His mother, Miriam Blecher Sklar, a former Martha Graham dancer, became the family breadwinner, teaching modern dance classes for children and later for adults. “She was a very gifted teacher. People loved her,” says Sklar, “But she kept her dance life totally separate from us. She never danced at home. We never danced.”

Her husband became a recluse. “He crumbled a bit psychologically,” Sklar says, emotion choking his voice. “He didn’t fight back. He didn’t wilt—didn’t name names or sacrifice his principles—but he didn’t leave the house.”

He also never discussed his political affiliations, so his children would not have to lie if they were questioned. After his death in 1988, Sklar and his siblings—playwright Daniel Sklar and writer Judith Sklar Rasminsky—were sorting their father’s possessions when his Communist Party card fell out of a book. “I just gasped,” Sklar recalls. “He never told, even long after the blacklist was over.”

Like many blacklistees, George Sklar warned his children against political activism, cautioning them not to sign petitions or get their pictures taken. “Of course, the first thing I did was sign petitions and go to demonstrations,” says Zach, who came of age during the Vietnam era.

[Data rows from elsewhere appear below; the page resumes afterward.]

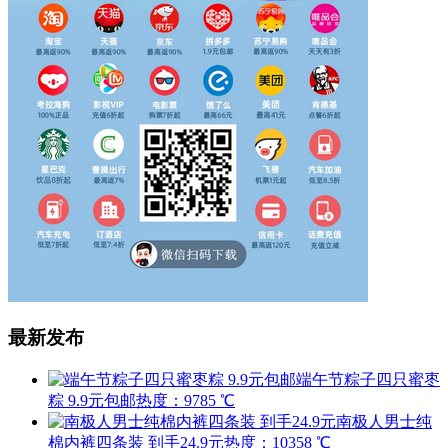
最新发布
端午节粽子四只蜜枣
粽 9.9元包邮
热度：9785 ℃
南极人男士纯
棉内裤四条装 到手24.9元
热度：10358 ℃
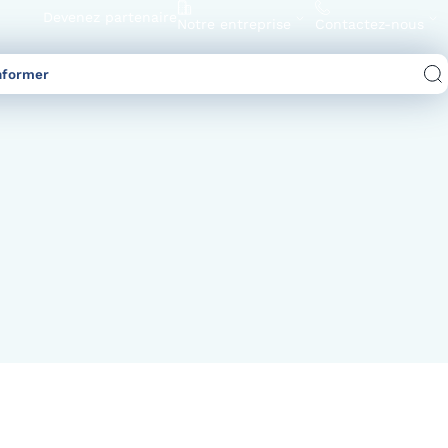
Devenez partenaire
Notre entreprise
Contactez-nous
nformer
Comparez les offres d’électricité/gaz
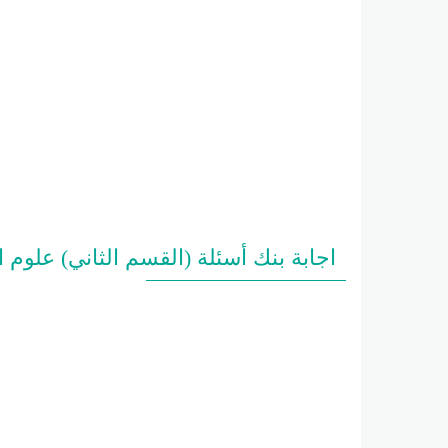
اجابة بنك أسئلة (القسم الثاني) علوم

He attended the newly formed University of California at Santa Cruz, which he describes as “a very communal-minded place” in Reagan-governed California. “But I was frightened. That was one of the big messages—not subconscious, it was pounded into me. ‘Don’t accept the way things are. Fight for justice, but you can get hurt. Be careful.’ It was a very schizophrenic message. When I did things, it was always, always a way of overcoming that fear.”
During college, he worked as a volunteer on poverty-stricken Daufuskie Island, off the coast of South Carolina. There were about 100 residents, all black. “It was like being in the 19th century: no paved roads or running water,” Sklar says. For a politically conscious Angeleno, seeing black people cross into the street in deference as a white person passed was shocking. “I was exposed to things I’d never been exposed to. People living in shacks with newspapers on the walls, eating squirrels. I buried a body.” He also worked with Donald Gatch, an idealistic doctor who served a community in which 80 percent of the children had malnutrition and parasites. “It was life-changing,” Sklar says. “An abrupt introduction into the contradictions of life in America.”

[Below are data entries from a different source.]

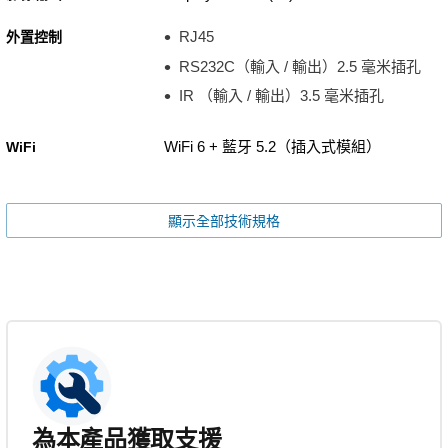
RJ45
外置控制
RS232C（輸入 / 輸出）2.5 毫米插孔
IR （輸入 / 輸出）3.5 毫米插孔
WiFi 6 + 藍牙 5.2（插入式模組）
WiFi
顯示全部技術規格
為本產品獲取支援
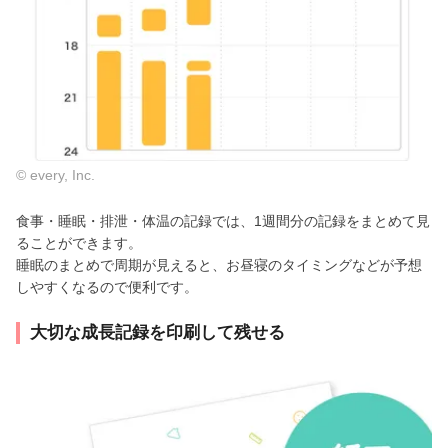
© every, Inc.
食事・睡眠・排泄・体温の記録では、1週間分の記録をまとめて見
ることができます。
睡眠のまとめで周期が見えると、お昼寝のタイミングなどが予想
しやすくなるので便利です。
大切な成長記録を印刷して残せる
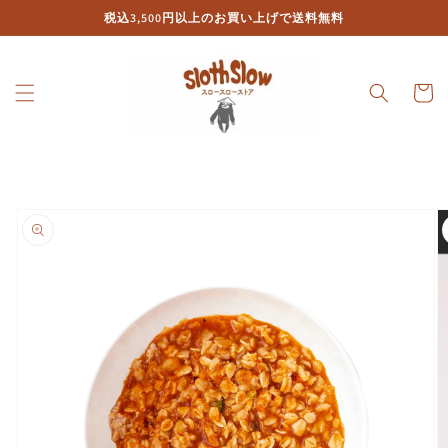
コンテ
税込3,500円以上のお買い上げで送料無料
ンツに
進む
カ
ー
ト
商品情
報にス
キップ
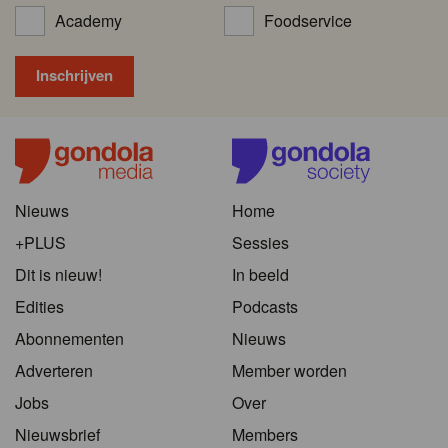
Academy
Foodservice
Nieuws
Home
+PLUS
Sessies
Dit is nieuw!
In beeld
Edities
Podcasts
Abonnementen
Nieuws
Adverteren
Member worden
Jobs
Over
Nieuwsbrief
Members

That summer, Sklar’s family rented a house in Beacon, and the three siblings drove to the Woodstock festival. The closest they could get was 12 miles away. They parked on the roadside and hiked in, arriving at 3am to hear Joan Baez finishing her set in the distance. They slept in a field in the pouring rain, and hiked the 12 miles back the next morning. “We never really heard any music at all,” Sklar laughs.

For several years, he took a series of blue-collar jobs, including lawn maintenance in a trailer park housing the last remnants of the Merry Pranksters (“You could still see the day-glo on the barn ceiling”) and crewing on a salmon boat in Alaska. “I got a jellyfish in my eye on my birthday, and thought, ‘What am I doing with my life?’” Sklar recalls. It was 1973, the year of the Watergate break-ins. Inspired by Woodward and Bernstein, Sklar applied to Columbia’s journalism school.

After graduation, he worked as a proofreader at Time and Life, and edited a national law magazine called Juris Doctor. He also edited books for the left-leaning Sheridan Square Press and wrote for the Nation, becoming its executive editor while Richard Lingeman was on leave. In 1984, he joined an international brigade picking coffee in Nicaragua, and fell in love with the woman who interviewed him. Sarah Plant was hard to pin down, but Sklar suggested they meet for breakfast in Riverside Park, and brought along a squeezer and fresh oranges. “I think that got her,” he laughs.